▶ [Recorded information]
============
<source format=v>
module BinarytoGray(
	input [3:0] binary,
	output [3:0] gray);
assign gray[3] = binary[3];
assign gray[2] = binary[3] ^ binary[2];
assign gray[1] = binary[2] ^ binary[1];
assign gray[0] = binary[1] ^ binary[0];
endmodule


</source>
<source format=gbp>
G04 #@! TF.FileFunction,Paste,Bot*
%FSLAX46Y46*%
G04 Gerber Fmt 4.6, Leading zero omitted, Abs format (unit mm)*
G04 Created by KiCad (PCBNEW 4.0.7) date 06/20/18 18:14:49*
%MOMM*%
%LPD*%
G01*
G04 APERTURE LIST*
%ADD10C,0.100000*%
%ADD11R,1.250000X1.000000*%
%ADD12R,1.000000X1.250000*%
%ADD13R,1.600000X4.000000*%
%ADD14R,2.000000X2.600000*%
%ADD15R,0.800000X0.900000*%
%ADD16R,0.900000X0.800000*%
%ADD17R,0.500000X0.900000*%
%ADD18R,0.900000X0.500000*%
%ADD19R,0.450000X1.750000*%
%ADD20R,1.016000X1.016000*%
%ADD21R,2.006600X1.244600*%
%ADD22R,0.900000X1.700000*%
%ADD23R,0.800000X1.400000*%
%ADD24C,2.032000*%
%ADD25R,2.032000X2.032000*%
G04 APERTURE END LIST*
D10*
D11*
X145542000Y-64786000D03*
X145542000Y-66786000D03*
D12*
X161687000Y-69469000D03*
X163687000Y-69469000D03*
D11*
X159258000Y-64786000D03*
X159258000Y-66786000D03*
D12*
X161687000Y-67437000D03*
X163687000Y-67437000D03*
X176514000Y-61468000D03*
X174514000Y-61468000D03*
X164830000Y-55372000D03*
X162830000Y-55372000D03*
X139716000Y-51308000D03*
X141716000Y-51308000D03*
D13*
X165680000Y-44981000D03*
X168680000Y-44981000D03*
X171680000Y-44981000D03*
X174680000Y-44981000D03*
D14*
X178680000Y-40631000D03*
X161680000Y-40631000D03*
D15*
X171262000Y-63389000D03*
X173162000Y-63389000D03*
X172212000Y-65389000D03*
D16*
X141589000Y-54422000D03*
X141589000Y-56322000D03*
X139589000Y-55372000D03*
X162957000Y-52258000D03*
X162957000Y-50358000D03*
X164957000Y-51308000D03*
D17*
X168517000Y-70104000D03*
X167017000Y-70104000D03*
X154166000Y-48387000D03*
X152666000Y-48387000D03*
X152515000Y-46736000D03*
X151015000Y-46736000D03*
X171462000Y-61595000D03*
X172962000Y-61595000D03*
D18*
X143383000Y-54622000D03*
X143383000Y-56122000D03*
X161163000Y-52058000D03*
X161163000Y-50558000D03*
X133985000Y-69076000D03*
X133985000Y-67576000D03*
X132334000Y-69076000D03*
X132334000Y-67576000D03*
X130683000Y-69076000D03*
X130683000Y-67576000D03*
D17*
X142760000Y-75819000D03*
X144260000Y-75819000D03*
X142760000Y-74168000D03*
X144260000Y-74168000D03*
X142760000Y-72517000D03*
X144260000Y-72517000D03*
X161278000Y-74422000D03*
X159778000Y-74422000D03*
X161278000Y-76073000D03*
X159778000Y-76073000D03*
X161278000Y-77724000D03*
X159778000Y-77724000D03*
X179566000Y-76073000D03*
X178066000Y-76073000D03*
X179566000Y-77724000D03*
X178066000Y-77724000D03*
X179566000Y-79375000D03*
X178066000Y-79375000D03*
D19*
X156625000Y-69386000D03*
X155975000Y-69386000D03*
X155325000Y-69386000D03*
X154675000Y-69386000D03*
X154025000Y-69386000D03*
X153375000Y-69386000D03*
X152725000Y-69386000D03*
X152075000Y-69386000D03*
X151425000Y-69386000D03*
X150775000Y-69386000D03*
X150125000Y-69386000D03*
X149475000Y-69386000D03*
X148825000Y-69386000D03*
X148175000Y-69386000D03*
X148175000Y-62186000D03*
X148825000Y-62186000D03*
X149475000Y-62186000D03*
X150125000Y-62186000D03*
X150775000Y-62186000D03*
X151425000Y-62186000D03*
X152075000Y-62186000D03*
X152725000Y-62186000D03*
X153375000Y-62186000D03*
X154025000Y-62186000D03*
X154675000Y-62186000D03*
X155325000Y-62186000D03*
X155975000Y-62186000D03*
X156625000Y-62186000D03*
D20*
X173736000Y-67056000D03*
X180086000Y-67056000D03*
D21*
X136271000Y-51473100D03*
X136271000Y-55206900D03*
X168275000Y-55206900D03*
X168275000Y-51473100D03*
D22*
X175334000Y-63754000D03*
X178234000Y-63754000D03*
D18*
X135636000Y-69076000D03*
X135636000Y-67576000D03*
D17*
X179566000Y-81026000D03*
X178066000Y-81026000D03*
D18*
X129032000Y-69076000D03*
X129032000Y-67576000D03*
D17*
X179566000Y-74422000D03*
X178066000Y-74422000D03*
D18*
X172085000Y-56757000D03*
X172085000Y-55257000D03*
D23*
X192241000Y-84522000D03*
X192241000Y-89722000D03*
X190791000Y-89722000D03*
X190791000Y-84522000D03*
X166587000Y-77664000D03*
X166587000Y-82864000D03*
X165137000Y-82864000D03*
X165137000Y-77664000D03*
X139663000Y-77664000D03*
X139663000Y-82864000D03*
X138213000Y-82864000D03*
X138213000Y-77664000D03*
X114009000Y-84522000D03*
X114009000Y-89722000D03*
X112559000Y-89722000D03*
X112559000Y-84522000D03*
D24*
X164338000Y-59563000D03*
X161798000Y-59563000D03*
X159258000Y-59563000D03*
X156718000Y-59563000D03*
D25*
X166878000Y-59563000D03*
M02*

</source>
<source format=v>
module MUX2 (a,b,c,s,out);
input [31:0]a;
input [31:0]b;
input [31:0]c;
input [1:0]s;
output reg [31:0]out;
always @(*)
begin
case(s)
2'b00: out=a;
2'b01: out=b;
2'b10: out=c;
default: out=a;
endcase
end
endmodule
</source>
============
▶ [Exercise brief] Exact retyping of every entry is required.

▶ [Exercise response]
<source format=v>
module BinarytoGray(
	input [3:0] binary,
	output [3:0] gray);
assign gray[3] = binary[3];
assign gray[2] = binary[3] ^ binary[2];
assign gray[1] = binary[2] ^ binary[1];
assign gray[0] = binary[1] ^ binary[0];
endmodule


</source>
<source format=gbp>
G04 #@! TF.FileFunction,Paste,Bot*
%FSLAX46Y46*%
G04 Gerber Fmt 4.6, Leading zero omitted, Abs format (unit mm)*
G04 Created by KiCad (PCBNEW 4.0.7) date 06/20/18 18:14:49*
%MOMM*%
%LPD*%
G01*
G04 APERTURE LIST*
%ADD10C,0.100000*%
%ADD11R,1.250000X1.000000*%
%ADD12R,1.000000X1.250000*%
%ADD13R,1.600000X4.000000*%
%ADD14R,2.000000X2.600000*%
%ADD15R,0.800000X0.900000*%
%ADD16R,0.900000X0.800000*%
%ADD17R,0.500000X0.900000*%
%ADD18R,0.900000X0.500000*%
%ADD19R,0.450000X1.750000*%
%ADD20R,1.016000X1.016000*%
%ADD21R,2.006600X1.244600*%
%ADD22R,0.900000X1.700000*%
%ADD23R,0.800000X1.400000*%
%ADD24C,2.032000*%
%ADD25R,2.032000X2.032000*%
G04 APERTURE END LIST*
D10*
D11*
X145542000Y-64786000D03*
X145542000Y-66786000D03*
D12*
X161687000Y-69469000D03*
X163687000Y-69469000D03*
D11*
X159258000Y-64786000D03*
X159258000Y-66786000D03*
D12*
X161687000Y-67437000D03*
X163687000Y-67437000D03*
X176514000Y-61468000D03*
X174514000Y-61468000D03*
X164830000Y-55372000D03*
X162830000Y-55372000D03*
X139716000Y-51308000D03*
X141716000Y-51308000D03*
D13*
X165680000Y-44981000D03*
X168680000Y-44981000D03*
X171680000Y-44981000D03*
X174680000Y-44981000D03*
D14*
X178680000Y-40631000D03*
X161680000Y-40631000D03*
D15*
X171262000Y-63389000D03*
X173162000Y-63389000D03*
X172212000Y-65389000D03*
D16*
X141589000Y-54422000D03*
X141589000Y-56322000D03*
X139589000Y-55372000D03*
X162957000Y-52258000D03*
X162957000Y-50358000D03*
X164957000Y-51308000D03*
D17*
X168517000Y-70104000D03*
X167017000Y-70104000D03*
X154166000Y-48387000D03*
X152666000Y-48387000D03*
X152515000Y-46736000D03*
X151015000Y-46736000D03*
X171462000Y-61595000D03*
X172962000Y-61595000D03*
D18*
X143383000Y-54622000D03*
X143383000Y-56122000D03*
X161163000Y-52058000D03*
X161163000Y-50558000D03*
X133985000Y-69076000D03*
X133985000Y-67576000D03*
X132334000Y-69076000D03*
X132334000Y-67576000D03*
X130683000Y-69076000D03*
X130683000Y-67576000D03*
D17*
X142760000Y-75819000D03*
X144260000Y-75819000D03*
X142760000Y-74168000D03*
X144260000Y-74168000D03*
X142760000Y-72517000D03*
X144260000Y-72517000D03*
X161278000Y-74422000D03*
X159778000Y-74422000D03*
X161278000Y-76073000D03*
X159778000Y-76073000D03*
X161278000Y-77724000D03*
X159778000Y-77724000D03*
X179566000Y-76073000D03*
X178066000Y-76073000D03*
X179566000Y-77724000D03*
X178066000Y-77724000D03*
X179566000Y-79375000D03*
X178066000Y-79375000D03*
D19*
X156625000Y-69386000D03*
X155975000Y-69386000D03*
X155325000Y-69386000D03*
X154675000Y-69386000D03*
X154025000Y-69386000D03*
X153375000Y-69386000D03*
X152725000Y-69386000D03*
X152075000Y-69386000D03*
X151425000Y-69386000D03*
X150775000Y-69386000D03*
X150125000Y-69386000D03*
X149475000Y-69386000D03*
X148825000Y-69386000D03*
X148175000Y-69386000D03*
X148175000Y-62186000D03*
X148825000Y-62186000D03*
X149475000Y-62186000D03*
X150125000Y-62186000D03*
X150775000Y-62186000D03*
X151425000Y-62186000D03*
X152075000Y-62186000D03*
X152725000Y-62186000D03*
X153375000Y-62186000D03*
X154025000Y-62186000D03*
X154675000Y-62186000D03*
X155325000Y-62186000D03*
X155975000Y-62186000D03*
X156625000Y-62186000D03*
D20*
X173736000Y-67056000D03*
X180086000Y-67056000D03*
D21*
X136271000Y-51473100D03*
X136271000Y-55206900D03*
X168275000Y-55206900D03*
X168275000Y-51473100D03*
D22*
X175334000Y-63754000D03*
X178234000Y-63754000D03*
D18*
X135636000Y-69076000D03*
X135636000Y-67576000D03*
D17*
X179566000Y-81026000D03*
X178066000Y-81026000D03*
D18*
X129032000Y-69076000D03*
X129032000Y-67576000D03*
D17*
X179566000Y-74422000D03*
X178066000Y-74422000D03*
D18*
X172085000Y-56757000D03*
X172085000Y-55257000D03*
D23*
X192241000Y-84522000D03*
X192241000Y-89722000D03*
X190791000Y-89722000D03*
X190791000Y-84522000D03*
X166587000Y-77664000D03*
X166587000Y-82864000D03*
X165137000Y-82864000D03*
X165137000Y-77664000D03*
X139663000Y-77664000D03*
X139663000Y-82864000D03*
X138213000Y-82864000D03*
X138213000Y-77664000D03*
X114009000Y-84522000D03*
X114009000Y-89722000D03*
X112559000Y-89722000D03*
X112559000Y-84522000D03*
D24*
X164338000Y-59563000D03*
X161798000Y-59563000D03*
X159258000Y-59563000D03*
X156718000Y-59563000D03*
D25*
X166878000Y-59563000D03*
M02*

</source>
<source format=v>
module MUX2 (a,b,c,s,out);
input [31:0]a;
input [31:0]b;
input [31:0]c;
input [1:0]s;
output reg [31:0]out;
always @(*)
begin
case(s)
2'b00: out=a;
2'b01: out=b;
2'b10: out=c;
default: out=a;
endcase
end
endmodule
</source>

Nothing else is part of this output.